This project seeks to predict surprising event boundaries in stories.
pip install -r requirements.txt
Python3 is required
GPU (>= 16GB memory) is highly recommended.
sh extract_all_features.sh
To run this source code, several external resources are required to be downloaded separately. To facilitate understanding of the features without having to obtain each of them, we have extracted all features under data/
External resources required:
- Event annotated data (See Sap et al., 2021)
- Story Cloze Test dataset (See Mostafazadeh et al., 2016)
- Atomic relation dataset (See Sap et al., 2019)
- Glucose relation dataset (See Mostafazadeh et al., 2020)
- Realis-annotated dataset (See Sims et al., 2019)
- URL and Access Key for using Turing-NLG model (See Rosset, 2020)
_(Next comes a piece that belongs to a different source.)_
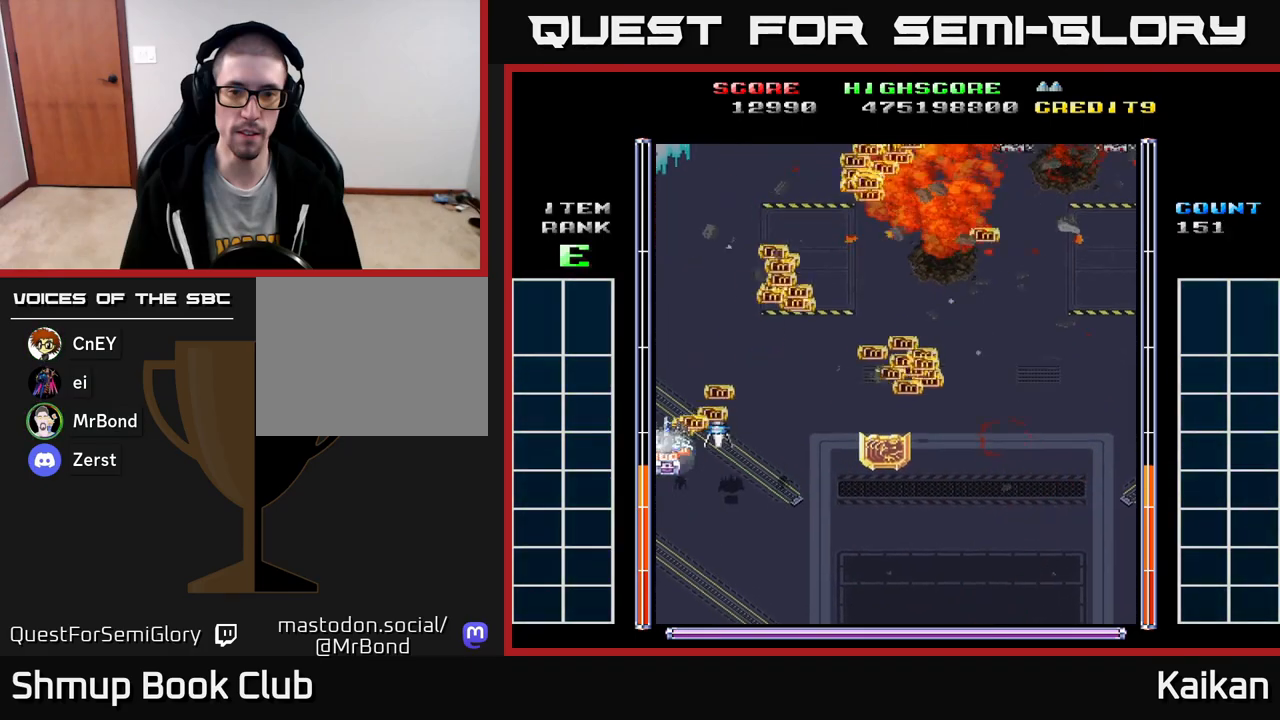
{"buttons": ["DPAD_RIGHT"], "left_stick": "center", "events": [[100, "DPAD_UP", "up"], [250, "DPAD_UP", "down"], [267, "DPAD_RIGHT", "down"], [417, "DPAD_UP", "up"]]}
To train on detecting event boundaries:
sh train.sh event_boundaries
To train on identifying commonsense and nonsense story endings
sh train.sh story_cloze
To predict event boundaries on the story cloze dataset
python surprise_ranker_model.py --config_name surprise_ranker_lr_5e-6_gru_new_prior_confidence_limit_30_1 --lr 5e-6 --train_dataset_filename data/all_features_including_annotations_prev_sent_with_prior_confidence.csv --gru True --gru_length_limit 30 --feature_mode prior_confidence --fold_number 1 --inference_only True --load_trained_model True --infer_story_cloze True --story_cloze_train_dataset_filename data/all_features_including_annotations_story_cloze_with_prior_confidence.csv
Please run after model training. ROOT_DIR
refers to the root folder that contains all of trained model config folders.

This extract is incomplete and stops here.